I killed three of the six with the same trick in the same location. They literally guillotined themselves on an anchored wire coated black and basically invisible in the shadows. It was no threat to slow-moving or large creatures, but they cut their own heads off running into it at something like eighty mph. The run through the rocks was innocuous and not a place where you could be ambushed, so they thought they were safe running through it.

Oops on them.

One was running across the water at top speed, and I simply reached up and tripped him at an inopportune time. He yelped and went falling head over heels in a big splash, and before he could get out of the water, the giant snapper turtle he crashed into reached over with a wide fey-chomping mouth and bit the short little bastard in two.

The fifth I saw coming, tracked him with Tremble's ability to sense evil, and step-flipped my buried Sword up at the proper moment. The quickling actually saw my foot come down, looked up and saw me, and then cut himself in two across Tremble's blade.

The last one came zipping in at the screech of alarm, shrieking in his own temporally-accelerated way. Him I actually sprang my Null on, and he gawked as his temporal acceleration curse was actually shut down in my Null's Interdiction.

So was his speed. His squeal wasn't quite as high-pitched as I caught up to him in ten steps, and chopped him immediately in two.

I faded into the stones nearby, waiting, and the svartalfar weren't long in investigating.

Of course, two quicklings burning down to vivus didn't leave them much to go on… and I walked an inch above the ground, I didn't leave tracks, nor, with my Vajra, did I leave a scent trail.

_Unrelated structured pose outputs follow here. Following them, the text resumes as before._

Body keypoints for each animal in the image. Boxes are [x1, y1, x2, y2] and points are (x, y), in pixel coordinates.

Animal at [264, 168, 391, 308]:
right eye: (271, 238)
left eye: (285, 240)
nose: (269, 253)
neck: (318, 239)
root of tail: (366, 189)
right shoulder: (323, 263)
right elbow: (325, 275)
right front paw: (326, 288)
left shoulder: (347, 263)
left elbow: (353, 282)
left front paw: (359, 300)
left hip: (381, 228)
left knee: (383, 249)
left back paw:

The jet-black figures, noted assassins renowned for their skill and magic, stewed over the site of the deaths for a few minutes, barely speaking, more gestures then anything else, and then departed as quietly as they'd come.

A minute later, one slid into the shadows directly in front of me, not making a sound as he did so. It was a nice spot, the shadows natural and aligned so that they didn't seem like shadows at all.

His stoic appreciation for the spot ended when Tremble was quick-drawn and politely lopped off his head with a One Strike + SA. I think he managed to blink in surprise before he died.

I let him fall and start burning. I did notice the metal of his sword and was very happy. Adamant was not easy to come by, and they'd just given me most of a sword's worth of the stuff. The alloy of it wasn't quite pure enough, but I could work with it, and Tremble was naturally delighted.

That naturally meant I couldn't let the other one get away, I wanted that metal. And even with an extraplanar touch to it, it was going to be supremely useful.